» **TASK DIRECTIONS**: Duplicate the stretch from "As for the US" through "risks and problems." in the Microvision laser projector post below.

Saturday, January 23, 2010

Microvision: Announces March 2010 Launch of Laser Projector SHOWwx in the US Market

Microvision CEO Alex Tokman announced March 2010 as the launch date for its laser based PicoP projector SHOWwx in to the US market. He also indicated that Microvision will sell them from its own corporate website rather than collaborate with an OEM at this time.

You can watch this interview of January 7th at the following link…

Microvision had officially launched SHOWwx into the Asia/Pacific region in September of 2009 followed by Europe /Spain soon thereafter. As we all know, the green laser supply and its price has been the major issue all along and it made sense that the small available quantities be introduced in relatively smaller markets… especially in those regions of the world where Microvision can fetch the maximum pricing leverage due to weak dollar.

As for the US market, it is huge and is also the home to thousands of Microvision’s VIP members. In other words, Microvision has a very large captive market for its initial production of SHOWwx using green lasers from Corning and Osram. Corning was able to produce very limited quantities of green lasers in 2009… but with Osram coming on board in February of this year, the green laser supply should improve dramatically.

Having said that, the next question that begs answering is the reasons for Microvision selling the SHOWwx into the US market on its own rather than through an OEM?

Here’re some thoughts to ponder…

Years ago Microvision decided to focus on the lasers as the source of light for their PicoP Projectors. By doing so the management embarked on a very complex project that involved a myriad of challenges, issues, risks and problems.

When a problem is fearsomely complex, the best thing you can do is take Thoreau’s advice: “Simplify, simplify, simplify.” At the same time, though, one should remain aware of Einstein’s advice: “Things should be made as simple as possible, but not simpler.”

» **GIVEN INFORMATION**:
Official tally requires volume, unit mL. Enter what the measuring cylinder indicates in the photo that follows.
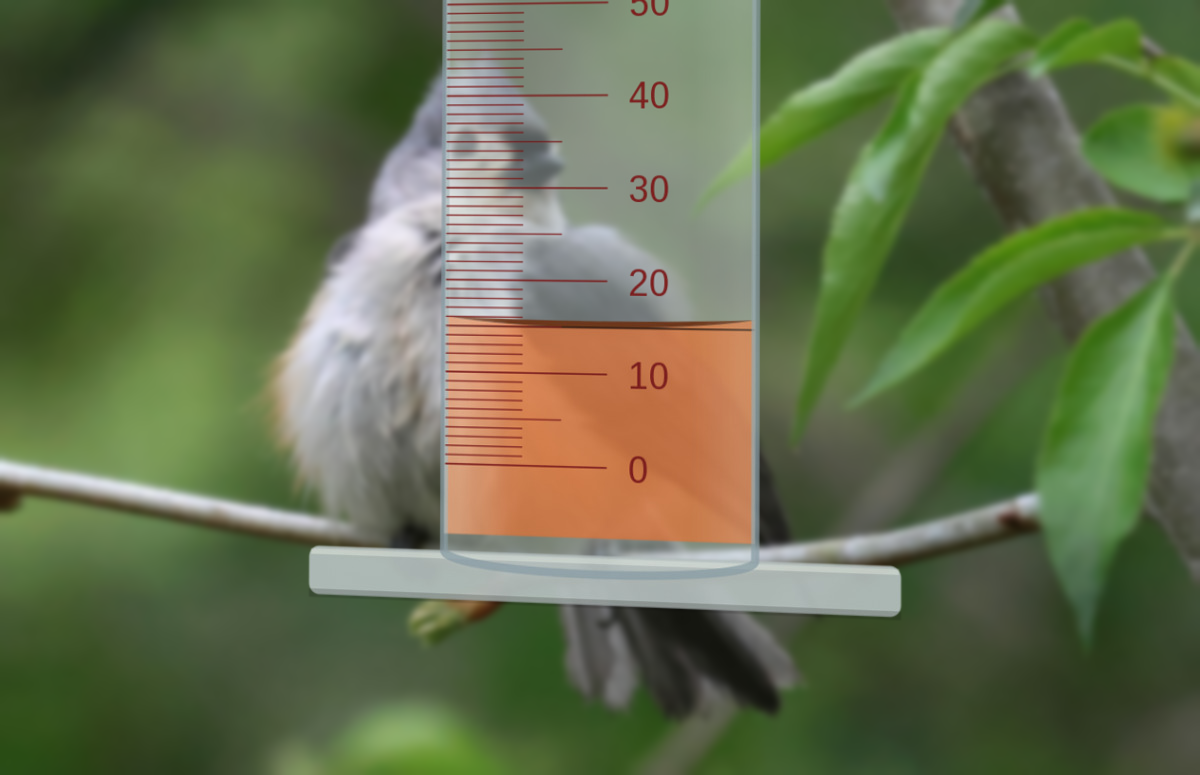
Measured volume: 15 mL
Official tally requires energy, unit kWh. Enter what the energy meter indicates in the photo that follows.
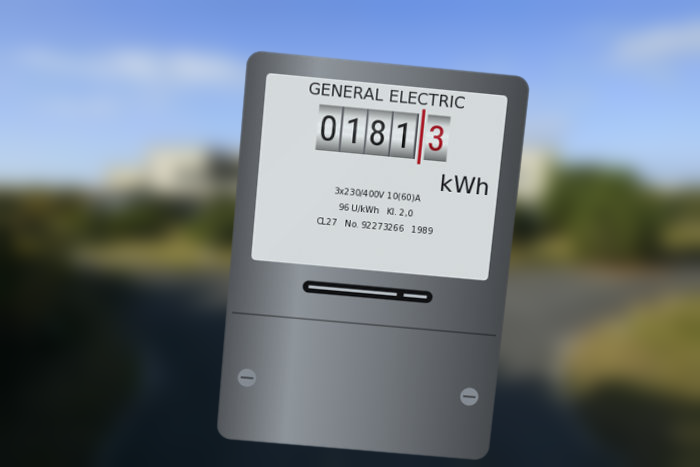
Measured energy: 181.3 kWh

» **ANSWER TO THE EXERCISE**:
As for the US market, it is huge and is also the home to thousands of Microvision’s VIP members. In other words, Microvision has a very large captive market for its initial production of SHOWwx using green lasers from Corning and Osram. Corning was able to produce very limited quantities of green lasers in 2009… but with Osram coming on board in February of this year, the green laser supply should improve dramatically.

Having said that, the next question that begs answering is the reasons for Microvision selling the SHOWwx into the US market on its own rather than through an OEM?

Here’re some thoughts to ponder…

Years ago Microvision decided to focus on the lasers as the source of light for their PicoP Projectors. By doing so the management embarked on a very complex project that involved a myriad of challenges, issues, risks and problems.